In new guidance, the CDC is urging physicians to consider more blood testing for PFAS for the purpose of helping community leaders and public health officials to better understand the extent of PFAS contamination and contribute to solutions that would reduce future exposures.

The CDC stipulates that  PFAS blood testing results "do not provide information for treatment or predict future health problems." Moreover, "no approved medical treatments are available to reduce PFAS in the body," the CDC says.

PFAS represent a class of thousands of man-made chemicals that have been around since the 1940s. These chemicals don’t break down and can lead to widespread contamination. PFAS are used to make fluoropolymer coatings and products that resist heat, oil, stains, grease, and water. These coatings can be in a range of products, including clothing, furniture, adhesives, food packaging, heat-resistant non-stick cooking surfaces, and the insulation of electrical wire.

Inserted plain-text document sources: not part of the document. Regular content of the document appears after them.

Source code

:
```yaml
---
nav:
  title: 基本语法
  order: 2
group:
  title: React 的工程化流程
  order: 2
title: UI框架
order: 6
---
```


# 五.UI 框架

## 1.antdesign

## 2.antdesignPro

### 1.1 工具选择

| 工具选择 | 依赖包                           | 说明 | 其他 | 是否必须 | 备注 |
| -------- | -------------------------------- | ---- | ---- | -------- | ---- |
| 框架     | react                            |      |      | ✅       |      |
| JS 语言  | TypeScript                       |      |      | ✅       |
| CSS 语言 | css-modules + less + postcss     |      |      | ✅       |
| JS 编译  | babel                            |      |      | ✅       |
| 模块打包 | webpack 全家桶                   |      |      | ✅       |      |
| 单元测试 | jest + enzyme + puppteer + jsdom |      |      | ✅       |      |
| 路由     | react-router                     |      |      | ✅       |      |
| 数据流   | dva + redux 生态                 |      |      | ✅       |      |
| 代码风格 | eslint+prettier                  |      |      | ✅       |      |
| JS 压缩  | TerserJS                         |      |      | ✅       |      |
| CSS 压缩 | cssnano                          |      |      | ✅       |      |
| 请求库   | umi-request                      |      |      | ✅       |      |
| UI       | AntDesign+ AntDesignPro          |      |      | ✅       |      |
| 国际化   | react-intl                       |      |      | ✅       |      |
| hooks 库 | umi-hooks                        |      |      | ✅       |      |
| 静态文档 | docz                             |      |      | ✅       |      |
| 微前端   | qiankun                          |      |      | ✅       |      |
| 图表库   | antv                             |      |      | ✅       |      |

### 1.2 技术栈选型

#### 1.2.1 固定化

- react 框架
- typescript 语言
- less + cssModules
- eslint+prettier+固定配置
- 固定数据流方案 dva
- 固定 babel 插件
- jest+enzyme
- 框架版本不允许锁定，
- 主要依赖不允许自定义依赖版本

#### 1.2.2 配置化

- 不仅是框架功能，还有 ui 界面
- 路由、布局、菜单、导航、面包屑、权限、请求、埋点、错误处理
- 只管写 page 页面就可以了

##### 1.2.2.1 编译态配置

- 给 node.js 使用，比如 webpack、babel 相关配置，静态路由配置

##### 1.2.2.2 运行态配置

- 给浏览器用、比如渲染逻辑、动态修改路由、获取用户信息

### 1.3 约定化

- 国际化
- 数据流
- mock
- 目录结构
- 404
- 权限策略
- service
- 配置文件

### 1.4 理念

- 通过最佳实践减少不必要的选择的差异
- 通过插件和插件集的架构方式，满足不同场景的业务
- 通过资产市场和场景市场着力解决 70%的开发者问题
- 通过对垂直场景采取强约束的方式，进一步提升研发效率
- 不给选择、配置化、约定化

Ingestion of contaminated food and water is a main route of PFAS exposure, the CDC states.

PFAS are found in water, air, fish, and soil at locations across the nation and the globe, states the U.S. Environmental Protection Agency (EPA). Scientific studies have shown that exposure to some PFAS in the environment may be linked to harmful health effects in humans and animals, the EPA states. The agency states that it is working with researchers and other partners across the nation to "better and more efficiently detect and measure PFAS in our air, water, soil, and fish and wildlife."

Exposure to PFAS during pregnancy was associated with an increased risk of obesity in children, according to a federally funded study last year by Brown University researchers.

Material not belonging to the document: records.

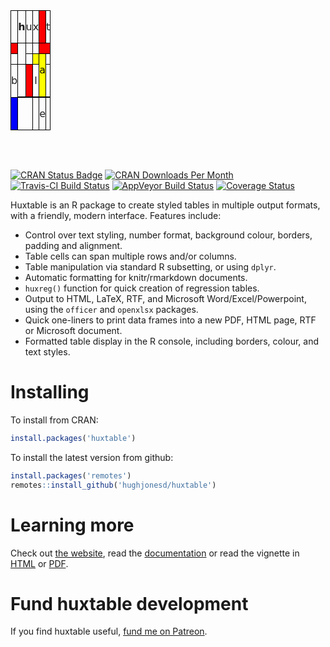 
<table class="huxtable" style="border-collapse: collapse; border: 0px; margin-bottom: 2em; margin-top: 2em; ; margin-left: auto; margin-right: auto;  " id="tab:unnamed-chunk-1">

<col>

<col>

<col>

<col>

<col>

<col>

<tr>

<td style="vertical-align: top; text-align: center; white-space: normal; border-style: solid solid solid solid; border-width: 1.2pt 1.2pt 1.2pt 1.2pt; border-top-color: rgb(0, 0, 0);  border-right-color: rgb(0, 0, 0);  border-bottom-color: rgb(0, 0, 0);  border-left-color: rgb(0, 0, 0); padding: 0pt 0pt 0pt 0pt; font-weight: normal; font-family: DejaVu Sans;">

</td>

<td style="vertical-align: top; text-align: center; white-space: normal; border-style: solid solid solid solid; border-width: 1.2pt 1.2pt 1.2pt 1.2pt; border-top-color: rgb(0, 0, 0);  border-right-color: rgb(0, 0, 0);  border-bottom-color: rgb(0, 0, 0);  border-left-color: rgb(0, 0, 0); padding: 0pt 0pt 0pt 0pt; font-weight: bold; font-family: DejaVu Sans;">

h

</td>

<td style="vertical-align: top; text-align: center; white-space: normal; border-style: solid solid solid solid; border-width: 1.2pt 1.2pt 1.2pt 1.2pt; border-top-color: rgb(0, 0, 0);  border-right-color: rgb(0, 0, 0);  border-bottom-color: rgb(0, 0, 0);  border-left-color: rgb(0, 0, 0); padding: 0pt 0pt 0pt 0pt; font-weight: normal; font-family: DejaVu Sans;">

u

</td>

<td style="vertical-align: top; text-align: center; white-space: normal; border-style: solid solid solid solid; border-width: 1.2pt 1.2pt 1.2pt 1.2pt; border-top-color: rgb(0, 0, 0);  border-right-color: rgb(0, 0, 0);  border-bottom-color: rgb(0, 0, 0);  border-left-color: rgb(0, 0, 0); padding: 0pt 0pt 0pt 0pt; font-weight: normal; font-family: DejaVu Sans;">

x

</td>

<td style="vertical-align: top; text-align: center; white-space: normal; border-style: solid solid solid solid; border-width: 1.2pt 1.2pt 1.2pt 1.2pt; border-top-color: rgb(0, 0, 0);  border-right-color: rgb(0, 0, 0);  border-bottom-color: rgb(0, 0, 0);  border-left-color: rgb(0, 0, 0); padding: 0pt 0pt 0pt 0pt; background-color: rgb(255, 0, 0); font-weight: normal; font-family: DejaVu Sans;">

<span style="color: rgb(255, 255, 255);"></span>

</td>

<td style="vertical-align: top; text-align: center; white-space: normal; border-style: solid solid solid solid; border-width: 1.2pt 1.2pt 1.2pt 1.2pt; border-top-color: rgb(0, 0, 0);  border-right-color: rgb(0, 0, 0);  border-bottom-color: rgb(0, 0, 0);  border-left-color: rgb(0, 0, 0); padding: 0pt 0pt 0pt 0pt; font-weight: normal; font-family: DejaVu Sans;">

t

</td>

</tr>

<tr>

<td style="vertical-align: top; text-align: center; white-space: normal; border-style: solid solid solid solid; border-width: 1.2pt 1.2pt 1.2pt 1.2pt; border-top-color: rgb(0, 0, 0);  border-right-color: rgb(0, 0, 0);  border-bottom-color: rgb(0, 0, 0);  border-left-color: rgb(0, 0, 0); padding: 0pt 0pt 0pt 0pt; background-color: rgb(255, 0, 0); font-weight: normal; font-family: DejaVu Sans;">

<span style="color: rgb(255, 255, 255);"></span>

</td>

<td rowspan="2" style="vertical-align: top; text-align: center; white-space: normal; border-style: solid solid solid solid; border-width: 1.2pt 1.2pt 1.2pt 1.2pt; border-top-color: rgb(0, 0, 0);  border-right-color: rgb(0, 0, 0);  border-bottom-color: rgb(0, 0, 0);  border-left-color: rgb(0, 0, 0); padding: 0pt 0pt 0pt 0pt; font-weight: normal; font-family: DejaVu Sans;">

</td>

<td style="vertical-align: top; text-align: center; white-space: normal; border-style: solid solid solid solid; border-width: 1.2pt 1.2pt 1.2pt 1.2pt; border-top-color: rgb(0, 0, 0);  border-right-color: rgb(0, 0, 0);  border-bottom-color: rgb(0, 0, 0);  border-left-color: rgb(0, 0, 0); padding: 0pt 0pt 0pt 0pt; font-weight: normal; font-family: DejaVu Sans;">

</td>

<td style="vertical-align: top; text-align: center; white-space: normal; border-style: solid solid solid solid; border-width: 1.2pt 1.2pt 1.2pt 1.2pt; border-top-color: rgb(0, 0, 0);  border-right-color: rgb(0, 0, 0);  border-bottom-color: rgb(0, 0, 0);  border-left-color: rgb(0, 0, 0); padding: 0pt 0pt 0pt 0pt; font-weight: normal; font-family: DejaVu Sans;">

</td>

<td colspan="2" style="vertical-align: top; text-align: center; white-space: normal; border-style: solid solid solid solid; border-width: 1.2pt 1.2pt 1.2pt 1.2pt; border-top-color: rgb(0, 0, 0);  border-right-color: rgb(0, 0, 0);  border-bottom-color: rgb(0, 0, 0);  border-left-color: rgb(0, 0, 0); padding: 0pt 0pt 0pt 0pt; background-color: rgb(255, 0, 0); font-weight: normal; font-family: DejaVu Sans;">

<span style="color: rgb(255, 255, 255);"></span>

</td>

</tr>

<tr>

<td style="vertical-align: top; text-align: center; white-space: normal; border-style: solid solid solid solid; border-width: 1.2pt 1.2pt 1.2pt 1.2pt; border-top-color: rgb(0, 0, 0);  border-right-color: rgb(0, 0, 0);  border-bottom-color: rgb(0, 0, 0);  border-left-color: rgb(0, 0, 0); padding: 0pt 0pt 0pt 0pt; font-weight: normal; font-family: DejaVu Sans;">

</td>

<td style="vertical-align: top; text-align: center; white-space: normal; border-style: solid solid solid solid; border-width: 1.2pt 1.2pt 1.2pt 1.2pt; border-top-color: rgb(0, 0, 0);  border-right-color: rgb(0, 0, 0);  border-bottom-color: rgb(0, 0, 0);  border-left-color: rgb(0, 0, 0); padding: 0pt 0pt 0pt 0pt; font-weight: normal; font-family: DejaVu Sans;">

</td>

<td style="vertical-align: top; text-align: center; white-space: normal; border-style: solid solid solid solid; border-width: 1.2pt 1.2pt 1.2pt 1.2pt; border-top-color: rgb(0, 0, 0);  border-right-color: rgb(0, 0, 0);  border-bottom-color: rgb(0, 0, 0);  border-left-color: rgb(0, 0, 0); padding: 0pt 0pt 0pt 0pt; background-color: rgb(255, 255, 0); font-weight: normal; font-family: DejaVu Sans;">

<span style="color: rgb(0, 0, 0);"></span>

</td>

<td rowspan="2" style="vertical-align: top; text-align: center; white-space: normal; border-style: solid solid solid solid; border-width: 1.2pt 1.2pt 1.2pt 1.2pt; border-top-color: rgb(0, 0, 0);  border-right-color: rgb(0, 0, 0);  border-bottom-color: rgb(0, 0, 0);  border-left-color: rgb(0, 0, 0); padding: 0pt 0pt 0pt 0pt; background-color: rgb(255, 255, 0); font-weight: normal; font-family: DejaVu Sans;">

<span style="color: rgb(0, 0, 0);">a</span>

</td>

<td style="vertical-align: top; text-align: center; white-space: normal; border-style: solid solid solid solid; border-width: 1.2pt 1.2pt 1.2pt 1.2pt; border-top-color: rgb(0, 0, 0);  border-right-color: rgb(0, 0, 0);  border-bottom-color: rgb(0, 0, 0);  border-left-color: rgb(0, 0, 0); padding: 0pt 0pt 0pt 0pt; font-weight: normal; font-family: DejaVu Sans;">

</td>

</tr>

<tr>

<td rowspan="2" style="vertical-align: top; text-align: center; white-space: normal; border-style: solid solid solid solid; border-width: 1.2pt 1.2pt 1.2pt 1.2pt; border-top-color: rgb(0, 0, 0);  border-right-color: rgb(0, 0, 0);  border-bottom-color: rgb(0, 0, 0);  border-left-color: rgb(0, 0, 0); padding: 0pt 0pt 0pt 0pt; font-weight: normal; font-family: DejaVu Sans;">

b

</td>

<td style="vertical-align: top; text-align: center; white-space: normal; border-style: solid solid solid solid; border-width: 1.2pt 1.2pt 1.2pt 1.2pt; border-top-color: rgb(0, 0, 0);  border-right-color: rgb(0, 0, 0);  border-bottom-color: rgb(0, 0, 0);  border-left-color: rgb(0, 0, 0); padding: 0pt 0pt 0pt 0pt; font-weight: normal; font-family: DejaVu Sans;">

</td>

<td style="vertical-align: top; text-align: center; white-space: normal; border-style: solid solid solid solid; border-width: 1.2pt 1.2pt 1.2pt 1.2pt; border-top-color: rgb(0, 0, 0);  border-right-color: rgb(0, 0, 0);  border-bottom-color: rgb(0, 0, 0);  border-left-color: rgb(0, 0, 0); padding: 0pt 0pt 0pt 0pt; background-color: rgb(255, 0, 0); font-weight: normal; font-family: DejaVu Sans;">

<span style="color: rgb(255, 255, 255);"></span>

</td>

<td style="vertical-align: top; text-align: center; white-space: normal; border-style: solid solid solid solid; border-width: 1.2pt 1.2pt 1.2pt 1.2pt; border-top-color: rgb(0, 0, 0);  border-right-color: rgb(0, 0, 0);  border-bottom-color: rgb(0, 0, 0);  border-left-color: rgb(0, 0, 0); padding: 0pt 0pt 0pt 0pt; font-weight: normal; font-family: DejaVu Sans;">

l

</td>

<td style="vertical-align: top; text-align: center; white-space: normal; border-style: solid solid solid solid; border-width: 1.2pt 1.2pt 1.2pt 1.2pt; border-top-color: rgb(0, 0, 0);  border-right-color: rgb(0, 0, 0);  border-bottom-color: rgb(0, 0, 0);  border-left-color: rgb(0, 0, 0); padding: 0pt 0pt 0pt 0pt; font-weight: normal; font-family: DejaVu Sans;">

</td>

</tr>

<tr>

<td style="vertical-align: top; text-align: center; white-space: normal; border-style: solid solid solid solid; border-width: 1.2pt 1.2pt 1.2pt 1.2pt; border-top-color: rgb(0, 0, 0);  border-right-color: rgb(0, 0, 0);  border-bottom-color: rgb(0, 0, 0);  border-left-color: rgb(0, 0, 0); padding: 0pt 0pt 0pt 0pt; font-weight: normal; font-family: DejaVu Sans;">

</td>

<td style="vertical-align: top; text-align: center; white-space: normal; border-style: solid solid solid solid; border-width: 1.2pt 1.2pt 1.2pt 1.2pt; border-top-color: rgb(0, 0, 0);  border-right-color: rgb(0, 0, 0);  border-bottom-color: rgb(0, 0, 0);  border-left-color: rgb(0, 0, 0); padding: 0pt 0pt 0pt 0pt; font-weight: normal; font-family: DejaVu Sans;">

</td>

<td style="vertical-align: top; text-align: center; white-space: normal; border-style: solid solid solid solid; border-width: 1.2pt 1.2pt 1.2pt 1.2pt; border-top-color: rgb(0, 0, 0);  border-right-color: rgb(0, 0, 0);  border-bottom-color: rgb(0, 0, 0);  border-left-color: rgb(0, 0, 0); padding: 0pt 0pt 0pt 0pt; font-weight: normal; font-family: DejaVu Sans;">

</td>

<td style="vertical-align: top; text-align: center; white-space: normal; border-style: solid solid solid solid; border-width: 1.2pt 1.2pt 1.2pt 1.2pt; border-top-color: rgb(0, 0, 0);  border-right-color: rgb(0, 0, 0);  border-bottom-color: rgb(0, 0, 0);  border-left-color: rgb(0, 0, 0); padding: 0pt 0pt 0pt 0pt; font-weight: normal; font-family: DejaVu Sans;">

</td>

<td style="vertical-align: top; text-align: center; white-space: normal; border-style: solid solid solid solid; border-width: 1.2pt 1.2pt 1.2pt 1.2pt; border-top-color: rgb(0, 0, 0);  border-right-color: rgb(0, 0, 0);  border-bottom-color: rgb(0, 0, 0);  border-left-color: rgb(0, 0, 0); padding: 0pt 0pt 0pt 0pt; font-weight: normal; font-family: DejaVu Sans;">

</td>

</tr>

<tr>

<td style="vertical-align: top; text-align: center; white-space: normal; border-style: solid solid solid solid; border-width: 1.2pt 1.2pt 1.2pt 1.2pt; border-top-color: rgb(0, 0, 0);  border-right-color: rgb(0, 0, 0);  border-bottom-color: rgb(0, 0, 0);  border-left-color: rgb(0, 0, 0); padding: 0pt 0pt 0pt 0pt; background-color: rgb(0, 0, 255); font-weight: normal; font-family: DejaVu Sans;">

<span style="color: rgb(255, 255, 255);"></span>

</td>

<td colspan="2" style="vertical-align: top; text-align: center; white-space: normal; border-style: solid solid solid solid; border-width: 1.2pt 1.2pt 1.2pt 1.2pt; border-top-color: rgb(0, 0, 0);  border-right-color: rgb(0, 0, 0);  border-bottom-color: rgb(0, 0, 0);  border-left-color: rgb(0, 0, 0); padding: 0pt 0pt 0pt 0pt; font-weight: normal; font-family: DejaVu Sans;">

</td>

<td style="vertical-align: top; text-align: center; white-space: normal; border-style: solid solid solid solid; border-width: 1.2pt 1.2pt 1.2pt 1.2pt; border-top-color: rgb(0, 0, 0);  border-right-color: rgb(0, 0, 0);  border-bottom-color: rgb(0, 0, 0);  border-left-color: rgb(0, 0, 0); padding: 0pt 0pt 0pt 0pt; font-weight: normal; font-family: DejaVu Sans;">

</td>

<td style="vertical-align: top; text-align: center; white-space: normal; border-style: solid solid solid solid; border-width: 1.2pt 1.2pt 1.2pt 1.2pt; border-top-color: rgb(0, 0, 0);  border-right-color: rgb(0, 0, 0);  border-bottom-color: rgb(0, 0, 0);  border-left-color: rgb(0, 0, 0); padding: 0pt 0pt 0pt 0pt; font-weight: normal; font-family: DejaVu Sans;">

e

</td>

<td style="vertical-align: top; text-align: center; white-space: normal; border-style: solid solid solid solid; border-width: 1.2pt 1.2pt 1.2pt 1.2pt; border-top-color: rgb(0, 0, 0);  border-right-color: rgb(0, 0, 0);  border-bottom-color: rgb(0, 0, 0);  border-left-color: rgb(0, 0, 0); padding: 0pt 0pt 0pt 0pt; font-weight: normal; font-family: DejaVu Sans;">

</td>

</tr>

</table>

<!-- README.md is generated from README.Rmd. Please edit that file -->

<br>

[![CRAN Status
Badge](http://www.r-pkg.org/badges/version/huxtable)](https://cran.r-project.org/package=huxtable)
[![CRAN Downloads Per
Month](http://cranlogs.r-pkg.org/badges/huxtable)](https://CRAN.R-project.org/package=huxtable)
[![Travis-CI Build
Status](https://travis-ci.org/hughjonesd/huxtable.svg?branch=master)](https://travis-ci.org/hughjonesd/huxtable)
[![AppVeyor Build
Status](https://ci.appveyor.com/api/projects/status/github/hughjonesd/huxtable?branch=master&svg=true)](https://ci.appveyor.com/project/hughjonesd/huxtable)
[![Coverage
Status](https://img.shields.io/codecov/c/github/hughjonesd/huxtable/master.svg)](https://codecov.io/github/hughjonesd/huxtable?branch=master)

Huxtable is an R package to create styled tables in multiple output
formats, with a friendly, modern interface. Features include:

  - Control over text styling, number format, background colour,
    borders, padding and alignment.
  - Table cells can span multiple rows and/or columns.
  - Table manipulation via standard R subsetting, or using `dplyr`.
  - Automatic formatting for knitr/rmarkdown documents.
  - `huxreg()` function for quick creation of regression tables.
  - Output to HTML, LaTeX, RTF, and Microsoft Word/Excel/Powerpoint,
    using the `officer` and `openxlsx` packages.
  - Quick one-liners to print data frames into a new PDF, HTML page, RTF
    or Microsoft document.
  - Formatted table display in the R console, including borders, colour,
    and text styles.

# Installing

To install from CRAN:

``` r
install.packages('huxtable')
```

To install the latest version from github:

``` r
install.packages('remotes')
remotes::install_github('hughjonesd/huxtable')
```

# Learning more

Check out [the website](https://hughjonesd.github.io/huxtable/), read
the
[documentation](https://hughjonesd.github.io/huxtable/reference/index.html)
or read the vignette in
[HTML](https://hughjonesd.github.io/huxtable/huxtable.html) or
[PDF](https://hughjonesd.github.io/huxtable/huxtable.pdf).

# Fund huxtable development

If you find huxtable useful, [fund me on
Patreon](https://www.patreon.com/bePatron?u=19572369).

This link has been indicated in previous studies, but data has been inconclusive. The new study, which was funded by the Environmental Influences on Child Health Outcomes program at the National Institutes of Health (NIH), "involves a much broader data set with research sites across the country," said lead author Yun “Jamie” Liu, a postdoctoral research associate in epidemiology at the Brown University School of Public Health, in a statement.

“The findings were based on eight research cohorts located in different parts of the U.S. as well as with different demographics,”  Liu said. “This makes our study findings more generalizable to the population as a whole.”

Researchers: Weight Gain in Children Linked to Regular Consumption of ‘100% Fruit Juice’

Concerns among dieticians and other healthcare professionals have targeted frequent consumption of “100 percent fruit juice” and its link to weight gain. Drinking a glass or more of 100% fruit juice each day was linked to a small increase in weight in children, according to a new analysis of 42 prior studies by researchers from Toronto and Boston.

The researchers found an association between daily drinking of fruit juice and a body mass index (BMI) increase of 0.03 in children. In adults, such an association was inconclusive because adult weight gainis likely mediated in part by energy,” the study states.

The study concludes: “There is a need for high-quality RCTs (randomized clinical trials) in both children and adults that explore the effect of juice consumption on body weight at different levels of intake and different types of juice. Our findings are in support of public health guidance to limit consumption of 100% fruit juice to prevent overweight and obesity.”

The naturally occurring sugars found in whole fruits are considered healthy when eaten as opposed to drinking the juice. That’s because whole fruits are loaded with fiber, antioxidants and other important nutrients. Even so-called “100% fruit juices” contain very little fiber. The high sugar and low fiber combination of juice means that it can spike blood sugar levels and increase appetite. Over time, this combination can lead to weight gain.

According to guidance from the American Academy of Pediatrics: Intake of juice should be limited to 4 ounces daily for toddlers ages 1-3. For children age 4-6, fruit juice should be restricted to 4 to 6 ounces daily; and for children ages 7-18, juice intake should be limited to 8 ounces daily. Toddlers should not be given juice from bottles or easily transportable "sippy cups" that allow them to consume juice easily throughout the day, the AAP states.